What is required ▸ Please quote the lines below word for word, from the line containing "(Thursday): end time?" through the line containing "7:00 PM -- exactly at 7 PM, on the 7 PM line.", with both of those lines included.

Provided data ▸

------

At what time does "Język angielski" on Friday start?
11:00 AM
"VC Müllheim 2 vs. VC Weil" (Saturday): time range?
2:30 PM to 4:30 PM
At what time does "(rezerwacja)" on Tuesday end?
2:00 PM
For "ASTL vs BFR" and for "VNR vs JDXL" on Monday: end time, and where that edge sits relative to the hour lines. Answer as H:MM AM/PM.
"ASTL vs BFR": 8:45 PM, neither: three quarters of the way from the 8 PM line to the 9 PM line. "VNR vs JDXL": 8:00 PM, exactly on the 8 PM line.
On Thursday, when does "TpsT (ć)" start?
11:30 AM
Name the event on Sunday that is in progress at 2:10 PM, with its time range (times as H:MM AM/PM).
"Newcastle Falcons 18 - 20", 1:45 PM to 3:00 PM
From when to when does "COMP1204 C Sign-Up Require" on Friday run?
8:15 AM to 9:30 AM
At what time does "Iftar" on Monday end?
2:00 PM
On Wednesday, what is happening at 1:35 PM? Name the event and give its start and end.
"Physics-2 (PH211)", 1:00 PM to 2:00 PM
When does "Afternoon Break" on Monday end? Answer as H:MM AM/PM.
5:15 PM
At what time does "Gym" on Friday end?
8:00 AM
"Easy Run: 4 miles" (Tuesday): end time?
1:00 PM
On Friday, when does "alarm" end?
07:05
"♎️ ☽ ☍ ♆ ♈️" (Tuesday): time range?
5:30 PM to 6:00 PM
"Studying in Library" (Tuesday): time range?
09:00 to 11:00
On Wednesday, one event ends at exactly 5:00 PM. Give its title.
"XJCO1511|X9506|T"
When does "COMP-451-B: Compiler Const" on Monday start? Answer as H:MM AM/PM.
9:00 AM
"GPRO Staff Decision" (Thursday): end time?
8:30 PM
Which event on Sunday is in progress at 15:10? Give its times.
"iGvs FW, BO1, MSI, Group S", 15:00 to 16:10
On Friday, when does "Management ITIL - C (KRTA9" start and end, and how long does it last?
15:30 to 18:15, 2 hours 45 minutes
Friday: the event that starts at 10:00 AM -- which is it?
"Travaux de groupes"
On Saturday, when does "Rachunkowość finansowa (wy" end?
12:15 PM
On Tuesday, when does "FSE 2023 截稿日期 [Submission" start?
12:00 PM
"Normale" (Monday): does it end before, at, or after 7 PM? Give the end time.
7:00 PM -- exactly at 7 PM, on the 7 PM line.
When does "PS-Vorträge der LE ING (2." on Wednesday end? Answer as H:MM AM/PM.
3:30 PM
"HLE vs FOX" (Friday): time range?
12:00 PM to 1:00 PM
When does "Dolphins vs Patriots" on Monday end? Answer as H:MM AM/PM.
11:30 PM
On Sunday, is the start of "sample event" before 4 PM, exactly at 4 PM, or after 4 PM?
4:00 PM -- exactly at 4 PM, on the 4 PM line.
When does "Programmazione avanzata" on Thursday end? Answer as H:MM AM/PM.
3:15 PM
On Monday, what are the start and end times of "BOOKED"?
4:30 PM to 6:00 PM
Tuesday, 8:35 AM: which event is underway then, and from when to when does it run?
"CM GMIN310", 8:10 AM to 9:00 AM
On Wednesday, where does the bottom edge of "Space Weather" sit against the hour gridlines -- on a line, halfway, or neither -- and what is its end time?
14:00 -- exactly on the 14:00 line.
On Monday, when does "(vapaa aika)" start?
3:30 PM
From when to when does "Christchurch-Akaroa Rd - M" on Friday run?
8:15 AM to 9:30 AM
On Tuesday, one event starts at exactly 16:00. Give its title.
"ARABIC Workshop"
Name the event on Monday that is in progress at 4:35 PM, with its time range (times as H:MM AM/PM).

------

Exercise response ▸
"GPRO Staff Decision" (Thursday): end time?
8:30 PM
Which event on Sunday is in progress at 15:10? Give its times.
"iGvs FW, BO1, MSI, Group S", 15:00 to 16:10
On Friday, when does "Management ITIL - C (KRTA9" start and end, and how long does it last?
15:30 to 18:15, 2 hours 45 minutes
Friday: the event that starts at 10:00 AM -- which is it?
"Travaux de groupes"
On Saturday, when does "Rachunkowość finansowa (wy" end?
12:15 PM
On Tuesday, when does "FSE 2023 截稿日期 [Submission" start?
12:00 PM
"Normale" (Monday): does it end before, at, or after 7 PM? Give the end time.
7:00 PM -- exactly at 7 PM, on the 7 PM line.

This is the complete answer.